Auch Gesa hat dieses Auf und Ab persönlich erfahren: „Mein niedrigstes Gewicht war bei 45 Kilogramm, mein höchstes bei etwa 90 Kilos. Ich habe mir monatelang Essen vorenthalten, dann folgten wieder Phasen des übermäßigen Essens, besonders bei Stress“, sagt sie. Seit sie in der Selbsthilfegruppe ist, zeigt die Waage stets rund 57 Kilogramm. „Mein Gewicht hat sich in den vergangenen Wochen überhaupt nicht verändert, es ist dank FA stabil wie immer in den vergangenen Jahren“, berichtet sie. „Dabei hatte ich als Selbstständige wegen Corona erhebliche finanzielle Einbußen.“Ihr Mann war zuletzt im Homeoffice und ist jetzt in Kurzarbeit, die beiden Schulkindern sind zu Hause, der Urlaub wurde gestrichen. „Das hat uns schon alle sehr belastet. Nur reagiere ich jetzt nicht mehr mit Essen – ich habe andere Wege gefunden.“
Augenblick überbrücken
Bei FA lernen Betroffene Methoden zur Bewältigung von belastenden Situationen. Es gibt einen festgelegten, individuell angepassten Ess-Plan und einen sogenannten Sponsor oder eine Sponsorin. Das ist eine Person, die bei Problemen mit Rat und Tat zur Seite steht. Ein wichtiges Prinzip ist „Nur für heute“: Nur für heute muss nicht außerhalb der Mahlzeiten gegessen werden, nur für diese Stunde nicht und im schlimmsten Fall – wenn der Ess-Druck übermächtig zu werden scheint – nur jetzt nicht.
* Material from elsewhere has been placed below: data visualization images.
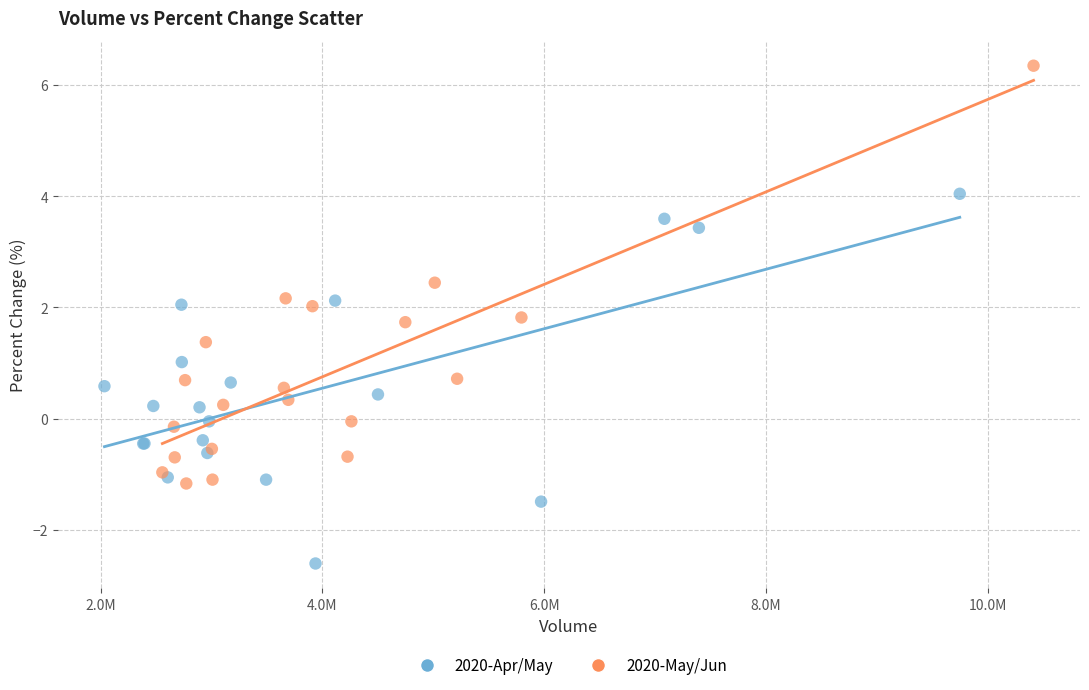

Which series contains the highest Y value?

2020-May/Jun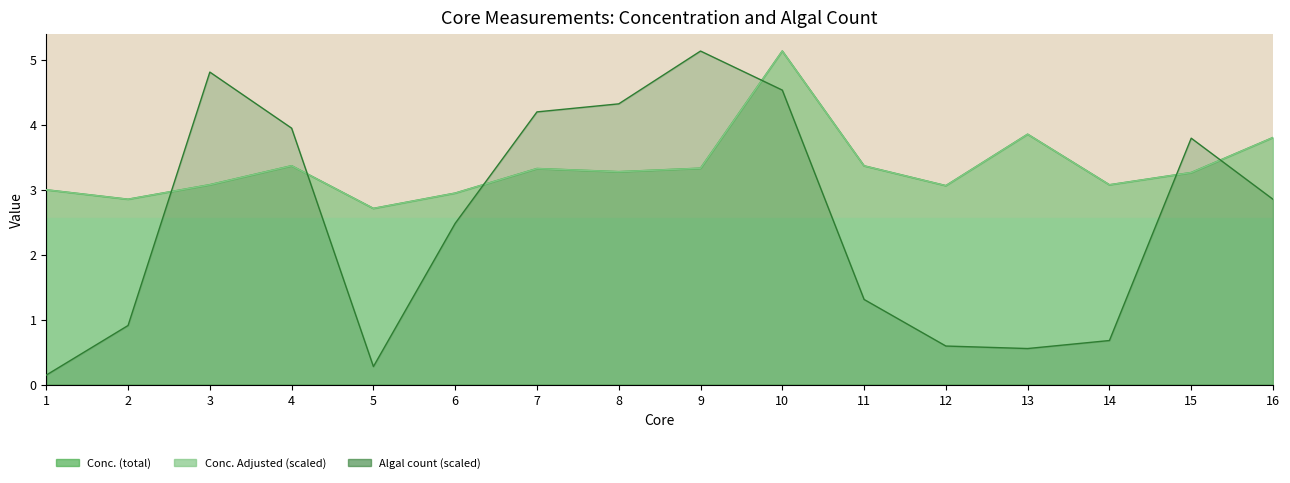

What is the total value across all series at 6?

8.4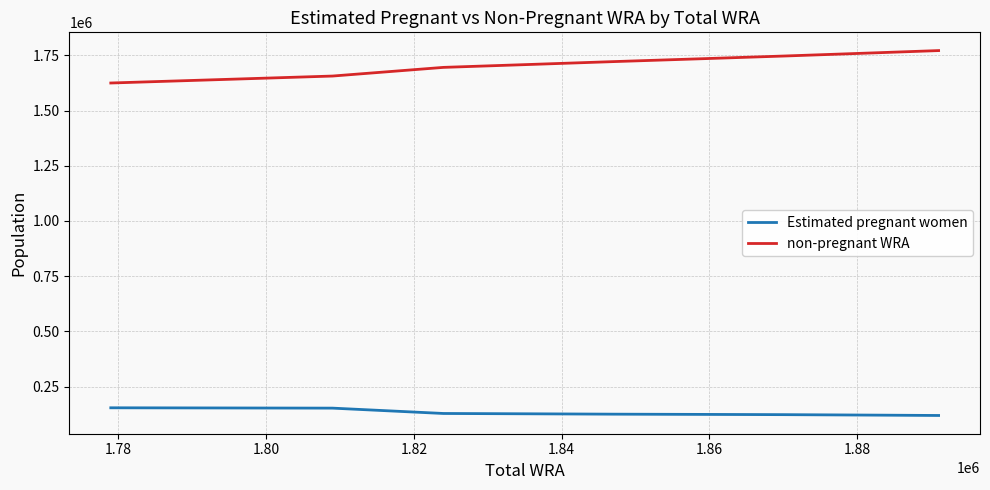

Which series has the largest total across all categories?

non-pregnant WRA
Ein bewährtes Mittel zur Ablenkung: Zum Telefon zu greifen, statt zu Nahrungsmitteln und andere Betroffene anzurufen. Schreiben und Lesen gehören ebenfalls zu den Werkzeugen. „Ich trage immer einen Stift und ein Notizbuch bei mir. Sobald ich schwierige Situationen erlebe, schreibe ich meine Gedanken und Gefühle auf. Oder ich notiere die Für und Wider, die guten und schlechten Aspekte einer Angelegenheit“, sagt Gesa. Dadurch verlagert sich der Fokus weg vom Essen auf das, was gerade passiert. Ein paar Zeilen in einem Buch zu lesen, hilft oft gut – schon ist der Kopf mit anderen Dingen beschäftigt. Auch eine kurze Zeit der Stille oder Meditation lassen die Essgedanken weiterziehen. „Zumeist geht es nur darum, den Augenblick zu überbrücken“, weiß Gesa. „Es ist ja ein in der frühen Kindheit erlerntes Verhalten, auf Stress mit Essen zu reagieren. Sobald der Geist ruhig wird, finden sich andere, erwachsene Strategien, mit Situationen umzugehen.“
*Alle Namen wurden von der Redaktion geändert.